● **TASK TO CARRY OUT**:
Transcribe word for word the lines below from the line with "### **For the Ecosystem**" through the line with "Dennis van Leeuwen_", ends included.

● **EXERCISE INPUTS**:
..........

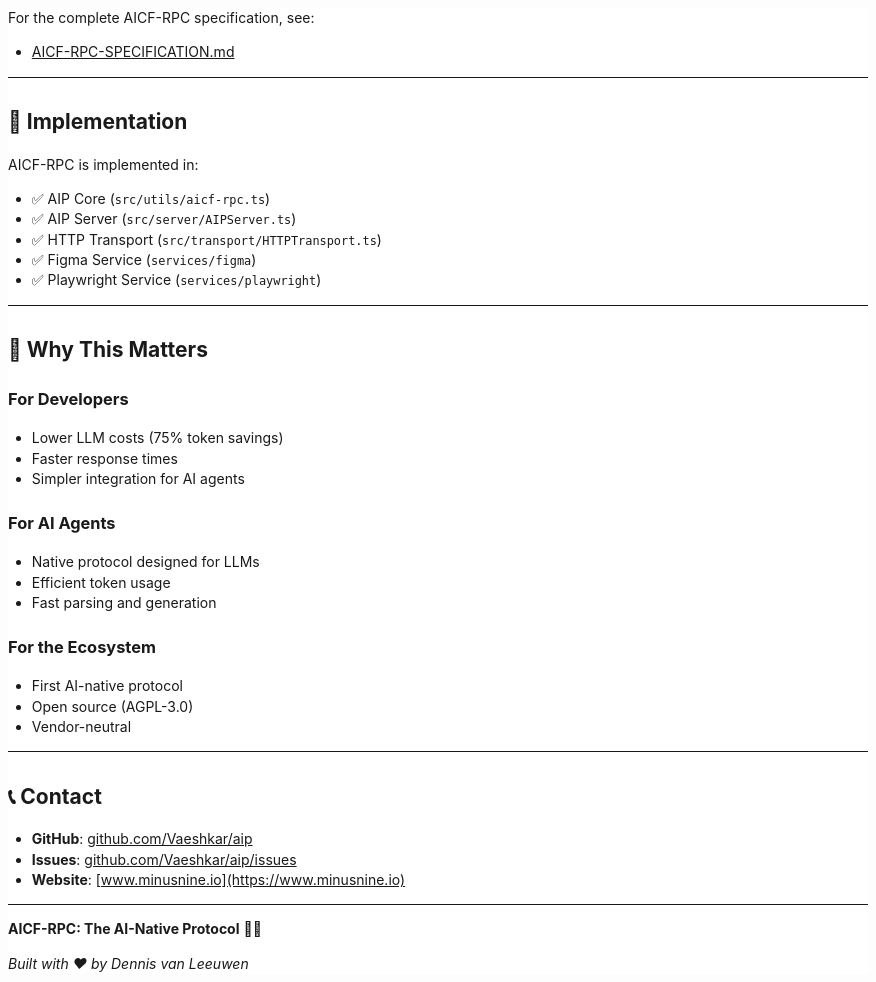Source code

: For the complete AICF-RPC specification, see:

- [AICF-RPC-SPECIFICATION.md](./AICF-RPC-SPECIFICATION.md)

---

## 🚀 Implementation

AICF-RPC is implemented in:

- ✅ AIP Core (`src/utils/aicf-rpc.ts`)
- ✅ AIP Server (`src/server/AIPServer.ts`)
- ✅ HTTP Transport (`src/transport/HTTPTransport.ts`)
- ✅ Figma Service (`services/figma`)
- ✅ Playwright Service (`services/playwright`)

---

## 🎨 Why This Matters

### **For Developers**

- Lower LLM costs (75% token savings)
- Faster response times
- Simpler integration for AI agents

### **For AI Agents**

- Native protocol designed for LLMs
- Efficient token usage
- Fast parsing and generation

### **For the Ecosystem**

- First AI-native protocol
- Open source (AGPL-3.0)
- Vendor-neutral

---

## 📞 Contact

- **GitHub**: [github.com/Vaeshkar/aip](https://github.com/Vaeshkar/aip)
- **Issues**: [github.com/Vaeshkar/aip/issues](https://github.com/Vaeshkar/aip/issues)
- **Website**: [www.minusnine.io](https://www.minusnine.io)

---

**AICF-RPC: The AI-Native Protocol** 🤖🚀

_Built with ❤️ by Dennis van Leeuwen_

..........

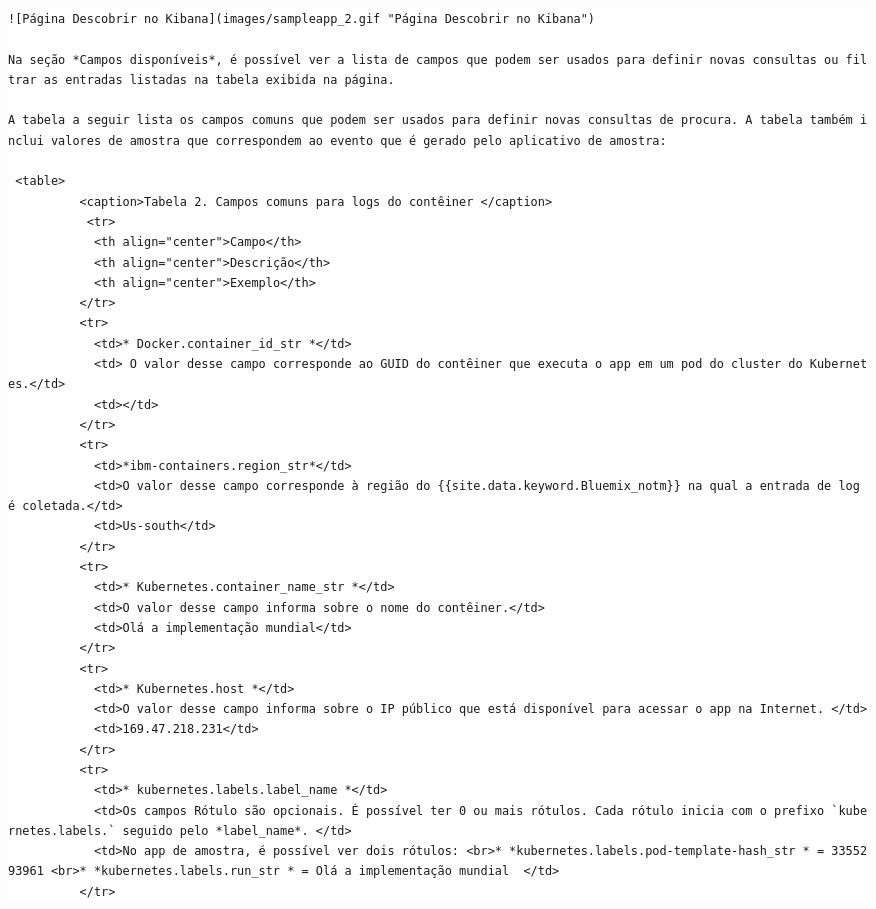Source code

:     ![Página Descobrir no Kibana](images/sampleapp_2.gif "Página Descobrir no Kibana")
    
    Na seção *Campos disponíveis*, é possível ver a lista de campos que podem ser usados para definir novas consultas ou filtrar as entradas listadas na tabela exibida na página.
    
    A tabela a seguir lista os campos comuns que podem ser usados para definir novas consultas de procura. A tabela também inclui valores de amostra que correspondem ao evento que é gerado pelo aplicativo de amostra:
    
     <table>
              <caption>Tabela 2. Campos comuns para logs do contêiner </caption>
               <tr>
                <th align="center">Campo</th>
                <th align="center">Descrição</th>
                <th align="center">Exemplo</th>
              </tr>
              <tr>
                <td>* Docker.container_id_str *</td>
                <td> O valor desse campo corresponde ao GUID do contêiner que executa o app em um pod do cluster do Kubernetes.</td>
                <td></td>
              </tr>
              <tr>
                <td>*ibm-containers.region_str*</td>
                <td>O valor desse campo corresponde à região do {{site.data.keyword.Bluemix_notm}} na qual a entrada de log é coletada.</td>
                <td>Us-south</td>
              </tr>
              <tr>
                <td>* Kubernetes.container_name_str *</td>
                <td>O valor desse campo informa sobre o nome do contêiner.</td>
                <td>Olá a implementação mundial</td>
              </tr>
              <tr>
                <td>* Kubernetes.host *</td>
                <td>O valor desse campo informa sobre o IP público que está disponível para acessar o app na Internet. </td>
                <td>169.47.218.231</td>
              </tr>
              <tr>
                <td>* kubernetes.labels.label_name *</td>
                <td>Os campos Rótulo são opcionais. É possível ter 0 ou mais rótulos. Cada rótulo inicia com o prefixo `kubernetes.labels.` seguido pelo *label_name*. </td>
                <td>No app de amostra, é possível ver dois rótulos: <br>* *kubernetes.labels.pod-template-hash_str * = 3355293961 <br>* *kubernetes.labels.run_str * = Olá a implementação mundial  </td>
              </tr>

..........

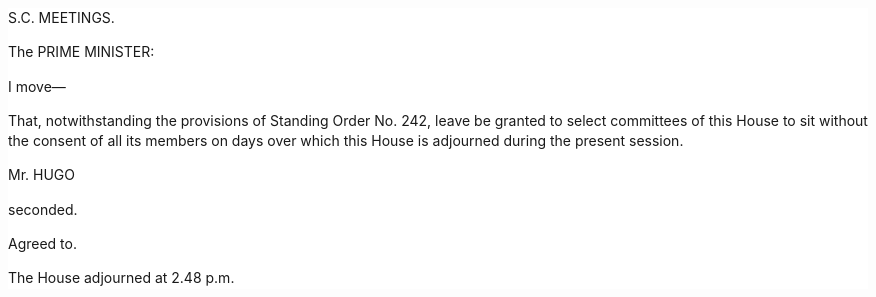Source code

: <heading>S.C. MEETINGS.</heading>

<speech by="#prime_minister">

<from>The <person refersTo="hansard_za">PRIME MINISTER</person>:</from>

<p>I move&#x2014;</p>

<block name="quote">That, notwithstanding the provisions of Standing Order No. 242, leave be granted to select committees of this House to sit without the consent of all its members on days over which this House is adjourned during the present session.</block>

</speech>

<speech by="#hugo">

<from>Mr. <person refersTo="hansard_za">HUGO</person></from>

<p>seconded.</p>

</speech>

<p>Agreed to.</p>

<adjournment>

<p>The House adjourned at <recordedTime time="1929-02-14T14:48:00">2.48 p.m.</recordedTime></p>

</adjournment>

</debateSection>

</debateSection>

..........

● **ANSWER SECTION**:
### **For the Ecosystem**

- First AI-native protocol
- Open source (AGPL-3.0)
- Vendor-neutral

---

## 📞 Contact

- **GitHub**: [github.com/Vaeshkar/aip](https://github.com/Vaeshkar/aip)
- **Issues**: [github.com/Vaeshkar/aip/issues](https://github.com/Vaeshkar/aip/issues)
- **Website**: [www.minusnine.io](https://www.minusnine.io)

---

**AICF-RPC: The AI-Native Protocol** 🤖🚀

_Built with ❤️ by Dennis van Leeuwen_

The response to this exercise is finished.